Reference News Network reported on November 27th that artificial intelligence is developing so rapidly that the latest technological achievements in this field have helped to create neural networks that know when to trust artificial intelligence.
According to the Buenos Aires Economic News Network in Argentina on November 26, this deep learning neural network aims to imitate the human brain and weigh different factors at the same time, so as to determine specific patterns on the basis of data at a level that human analysis cannot achieve.
According to the report, this is very important because today, artificial intelligence is used in various fields that directly affect human life, such as the self-driving of cars, aircrafts or complete transportation systems, in addition to medical diagnosis and surgery.
Although artificial intelligence will not be as destructive as in the movie “I, Robot” or the notorious dogs in the TV series Black Mirror for a while, machines that can act autonomously have appeared in our daily life, and their predictions may become more accurate, even Know when they will fail themselves.

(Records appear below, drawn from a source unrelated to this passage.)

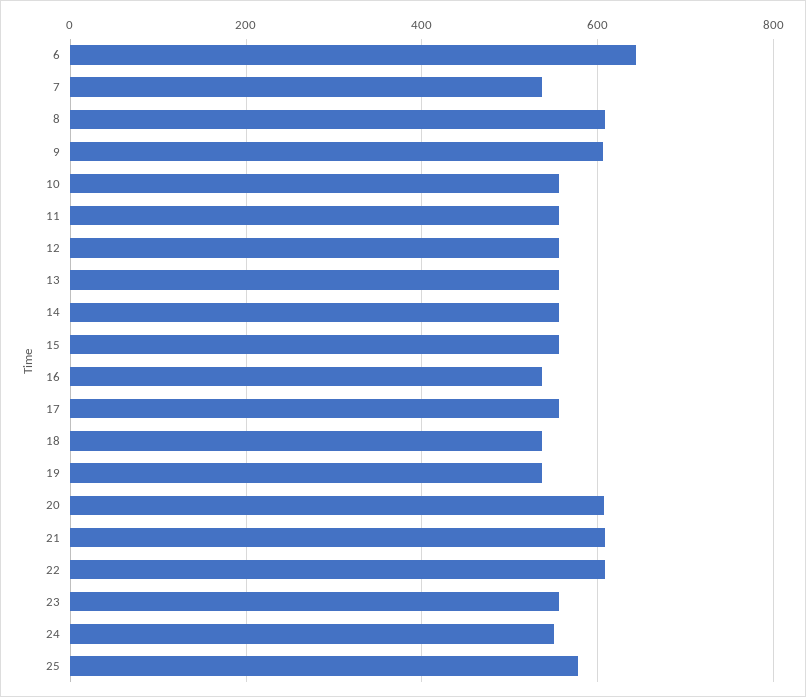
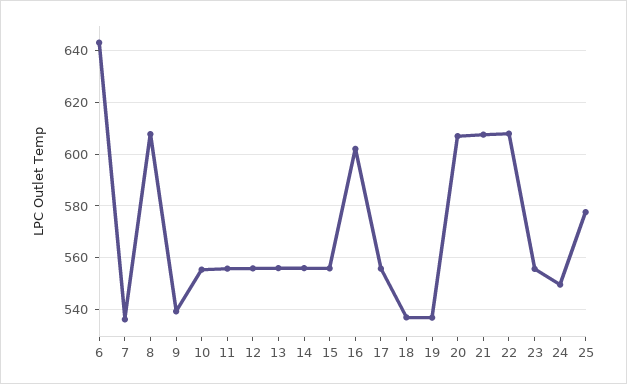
9: 600 -> 540
16: 540 -> 602.5

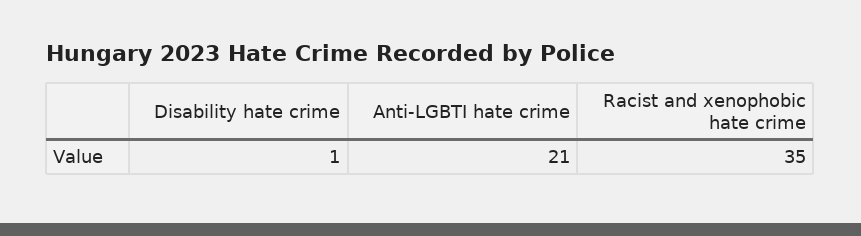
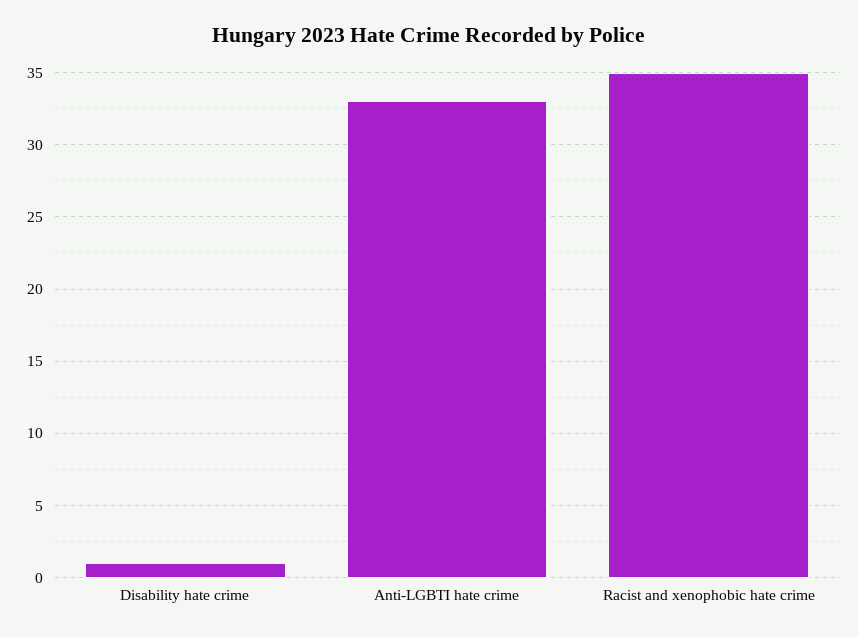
Anti-LGBTI hate crime: 21 -> 33

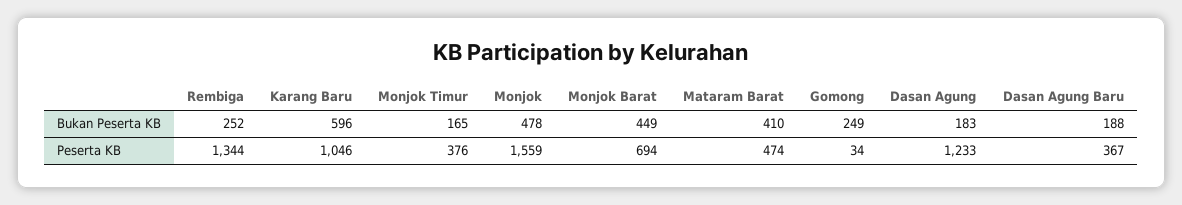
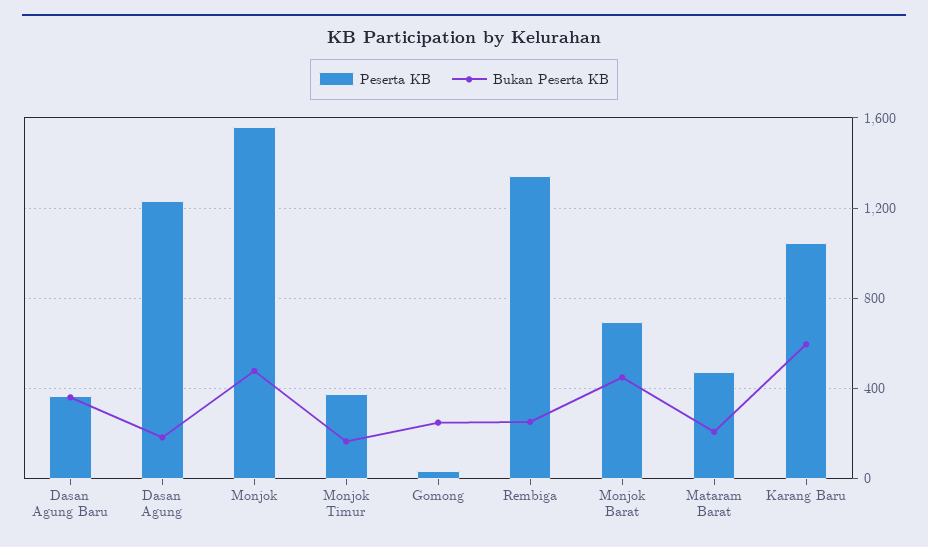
Bukan Peserta KB, Mataram Barat: 410 -> 200
Bukan Peserta KB, Dasan Agung Baru: 188 -> 350

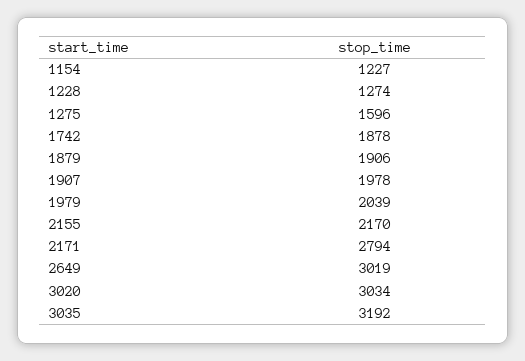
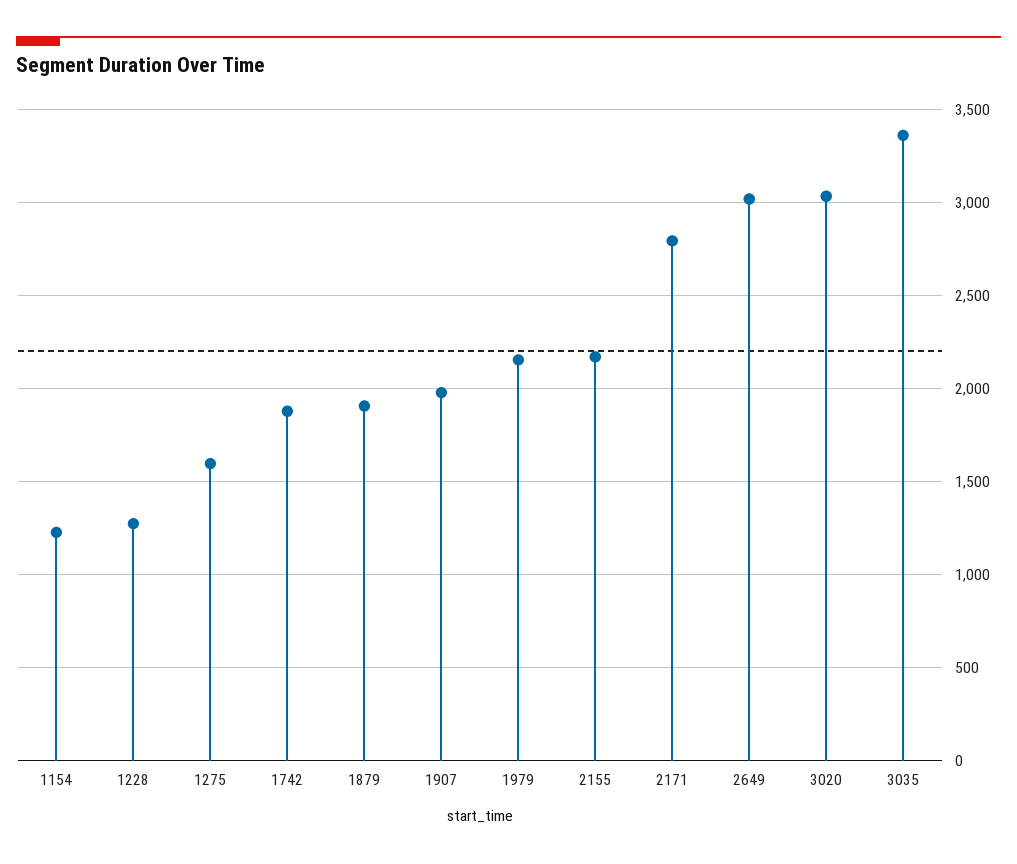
1979: 2039 -> 2150
3035: 3192 -> 3350

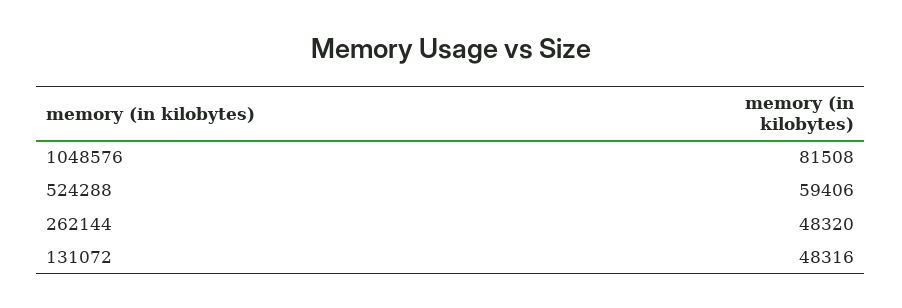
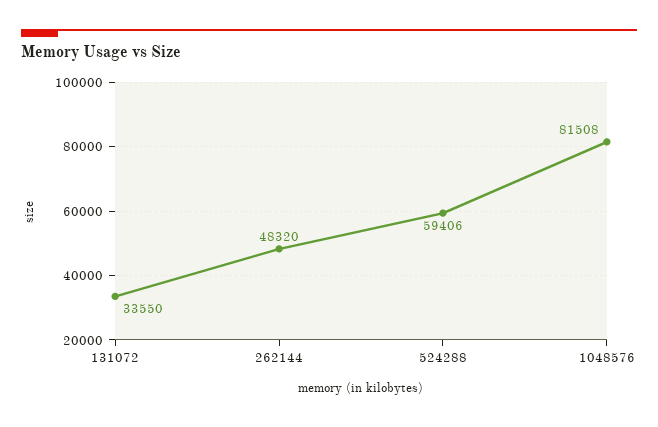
131072: 48316 -> 33550

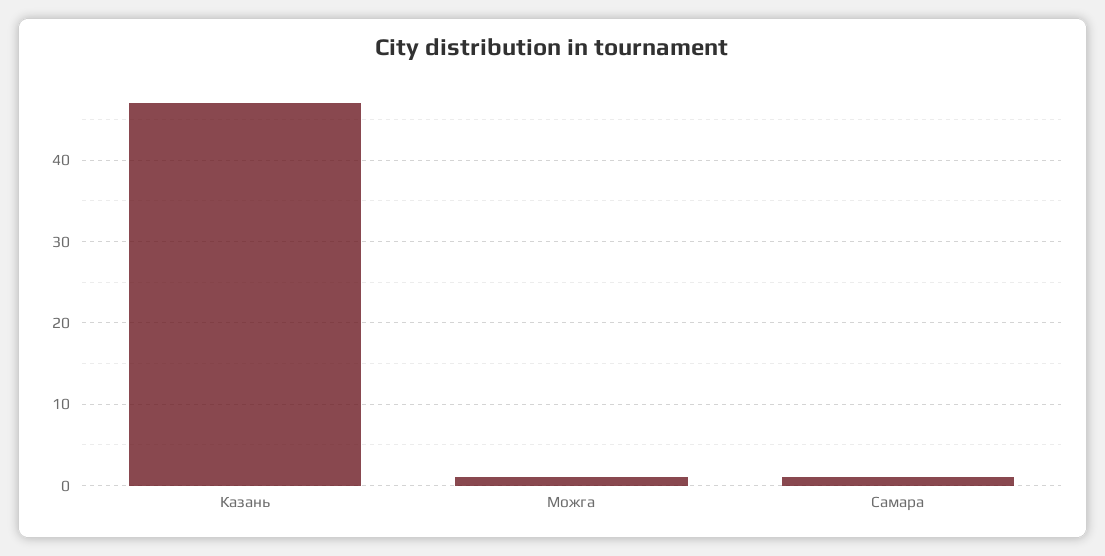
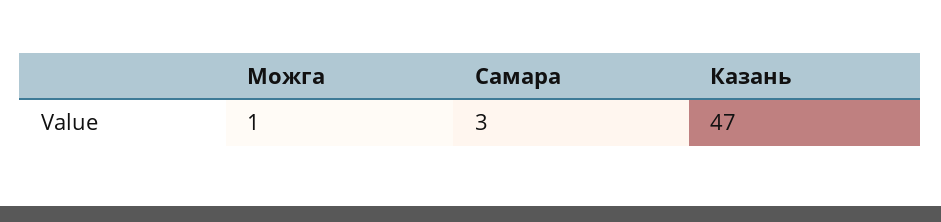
Самара: 1 -> 3

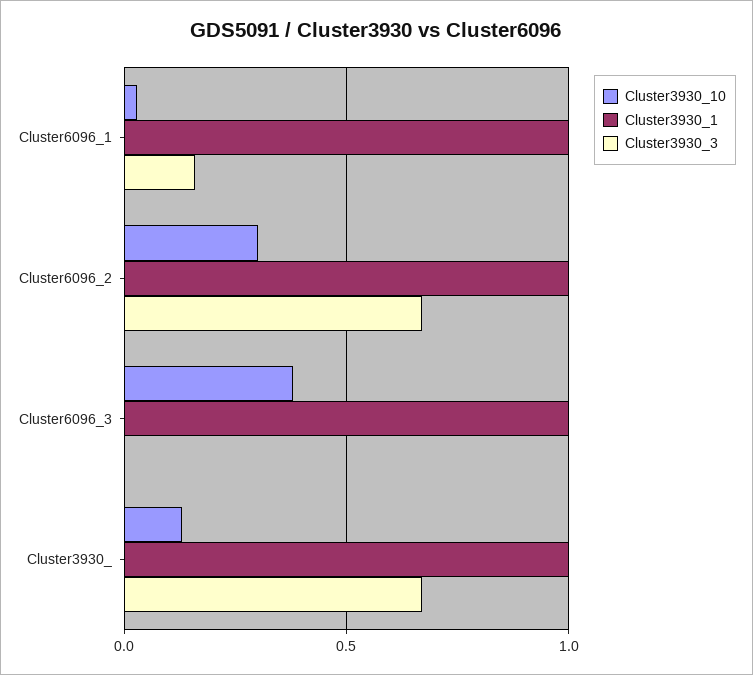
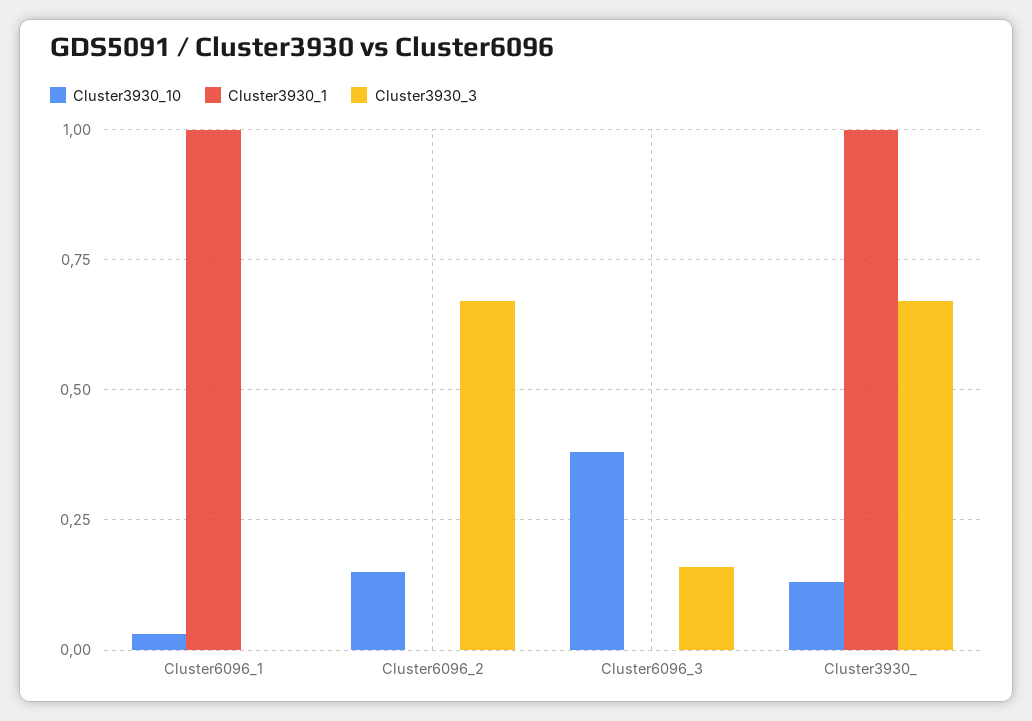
Cluster3930_3, Cluster6096_1: 0.15 -> 0
Cluster3930_10, Cluster6096_2: 0.3 -> 0.15
Cluster3930_1, Cluster6096_2: 1 -> 0
Cluster3930_1, Cluster6096_3: 1 -> 0
Cluster3930_3, Cluster6096_3: 0 -> 0.15

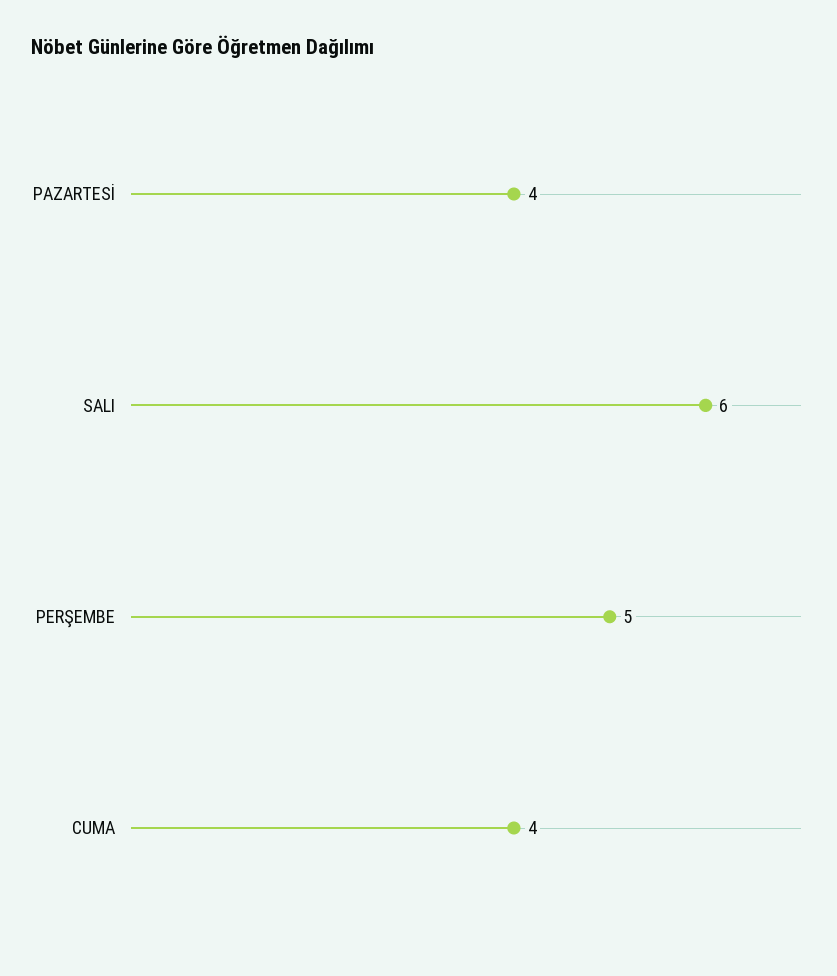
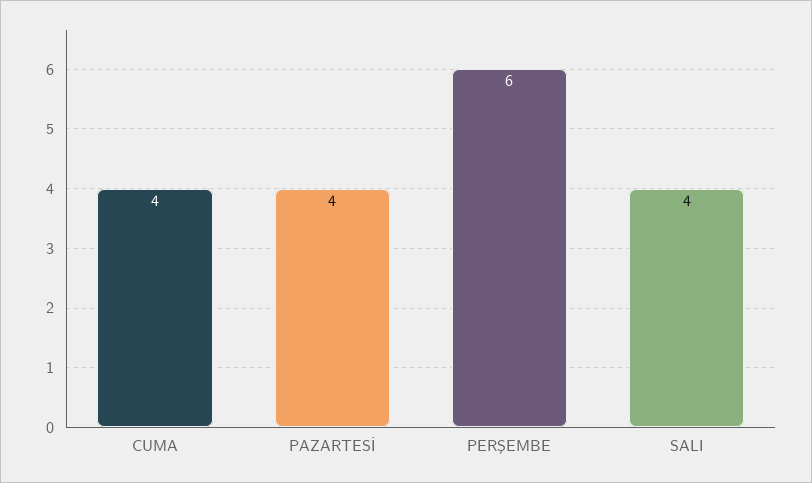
SALI: 6 -> 4
PERŞEMBE: 5 -> 6

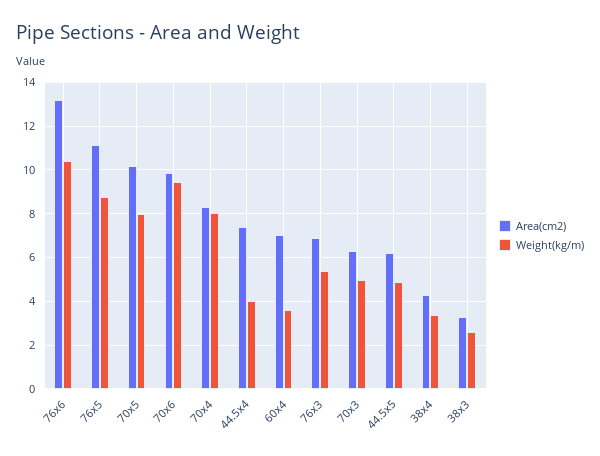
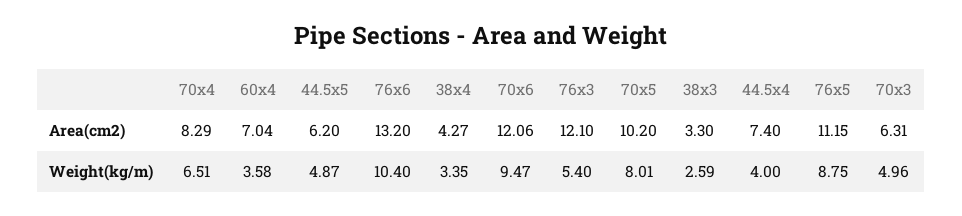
Area(cm2), 70x6: 10 -> 12.06
Weight(kg/m), 70x4: 8 -> 6.51
Area(cm2), 76x3: 7 -> 12.1

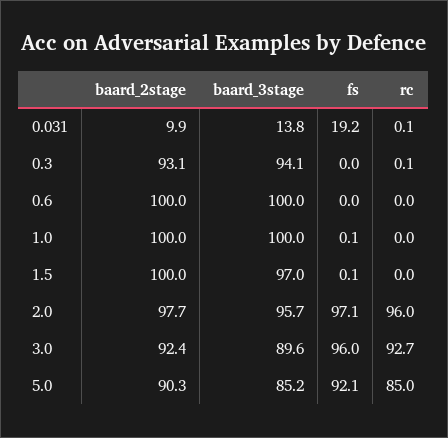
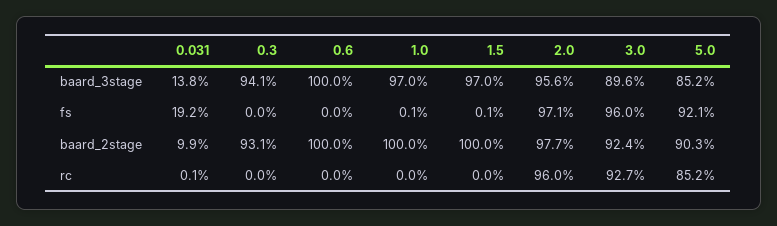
rc, 0.3: 0.1 -> 0
baard_3stage, 1.0: 100 -> 97
baard_3stage, 2.0: 95.7 -> 95.6
rc, 5.0: 85 -> 85.2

This is essential to improve its operation and avoid nuclear disasters in science fiction.
According to the report, Alexander Amini, a computer scientist at the Computer Science and Artificial Intelligence Laboratory (CSAIL) of MIT, said: “We need not only the ability to generate high-performance models, but also the ability to know when we can’t trust them.”
Amini joined a team of research with another computer scientist, Daniela Ruth, to promote the development of these neural networks with a view to making unprecedented progress in the field of artificial intelligence.
Their goal is to make artificial intelligence self-aware of its own reliability, which they call “deep evidence regression”.
The report pointed out that this new neural network represents the latest progress in similar technologies developed so far, because it runs faster and requires less computing. The operation of this neural network can be synchronized with human decision-making when the degree of trust is set.
“The idea is important and generally available. It can be used to evaluate products based on autonomous learning models. By assessing the uncertainty of the model, we can also understand how many errors the model expects to occur and what data is needed to improve the model,” Ruth said.
The research team illustrates this by comparing it to self-driving cars with different levels of accuracy. For example, when deciding whether to pass the intersection or wait, the neural network lacks confidence in its prediction. The network’s capabilities even contain hints on how to improve the data to make more accurate predictions.
“With human security and life at risk, we are beginning to see more and more neural network models coming out of research labs and into the real world,” Amini said.